Newsblurb: Inspire finally calls it quits on Prolacria
Inspire shelves dry-eye drug, shifts focus with Allergan
After a decade of development and disappointment, Inspire Pharmaceuticals finally has put a stop to its efforts to win U.S. Food and Drug Administration approval of a dry eye drug now called Prolacria.
The Durham company on Wednesday unveiled a modified collaboration agreement with longtime partner Allergan (NYSE: AGN) that opens the way for Inspire to close the door on Prolacria and move its focus to pink eye treatment AzaSite and the company’s promising cystic fibrosis program.
Investors hailed the new agreement, pushing up Inspire shares by 3.88 percent, to $4.66, in mid-day trading Wednesday.
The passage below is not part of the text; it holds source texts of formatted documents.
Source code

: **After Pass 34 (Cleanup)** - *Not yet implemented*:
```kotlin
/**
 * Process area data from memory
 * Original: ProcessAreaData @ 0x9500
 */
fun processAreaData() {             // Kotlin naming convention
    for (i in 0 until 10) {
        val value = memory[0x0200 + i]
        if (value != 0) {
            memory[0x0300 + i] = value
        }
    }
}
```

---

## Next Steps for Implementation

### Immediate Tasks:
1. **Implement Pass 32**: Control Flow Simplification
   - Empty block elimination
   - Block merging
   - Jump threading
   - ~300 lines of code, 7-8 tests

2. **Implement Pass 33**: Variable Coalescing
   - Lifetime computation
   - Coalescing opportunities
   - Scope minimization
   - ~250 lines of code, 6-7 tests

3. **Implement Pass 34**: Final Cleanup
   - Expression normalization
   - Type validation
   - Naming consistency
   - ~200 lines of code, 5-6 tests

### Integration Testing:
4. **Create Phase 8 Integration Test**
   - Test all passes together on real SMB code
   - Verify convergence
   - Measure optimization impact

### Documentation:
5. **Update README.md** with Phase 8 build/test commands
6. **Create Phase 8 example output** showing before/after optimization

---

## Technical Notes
Inspire twice saw its dry eye drug fail to outperform a placebo in the last stage of human testing. The company tried changing the drug’s name and adjusted the end point of the phase III clinical trial but ended up with the same results.
After studying the potential of moving forward with Prolacria, Inspire and Allergan were ready to move on. But the complicated nature of their drug development deal – which involves another dry eye treatment, Restasis – left Inspire facing a significant and immediate revenue hit.
Inspire (Nasdaq; ISPH) receives royalties from Allergan on sales of Restasis and received payments from the Irish company for hitting development milestones on Prolacria. The previous terms called for a 30 percent reduction in Inspire’s Restasis royalty rate of 7.5 percent if the company dropped the Prolacria program and didn’t begin contributing to the marketing and promotion of Restasis.
The new terms keep Inspire’s Restasis royalty rate unchanged at 7.5 percent for 2010, before reducing it by 3 percentage points in 2011, a further 0.25 percentage point in 2013, and a final 0.50 percentage point in 2014. The rate will remain at 3.75 percent until 2020, when the contract runs out.
Restasis generated $11.2 million in royalty revenue for Inspire during the second quarter, which ended June 30. That was up from $8.9 million in the year-ago quarter.
For the quarter, Restasis accounted for more than 40 percent of Inspire’s total revenue of $27.3 million and topped AzaSite, which produced revenue of $9.6 million.
“This agreement provides clarity on the revenue stream and respective responsibilities of the parties in our ophthalmic collaboration,” said Adrian Adams, president and CEO of Inspire, which has 240 employees.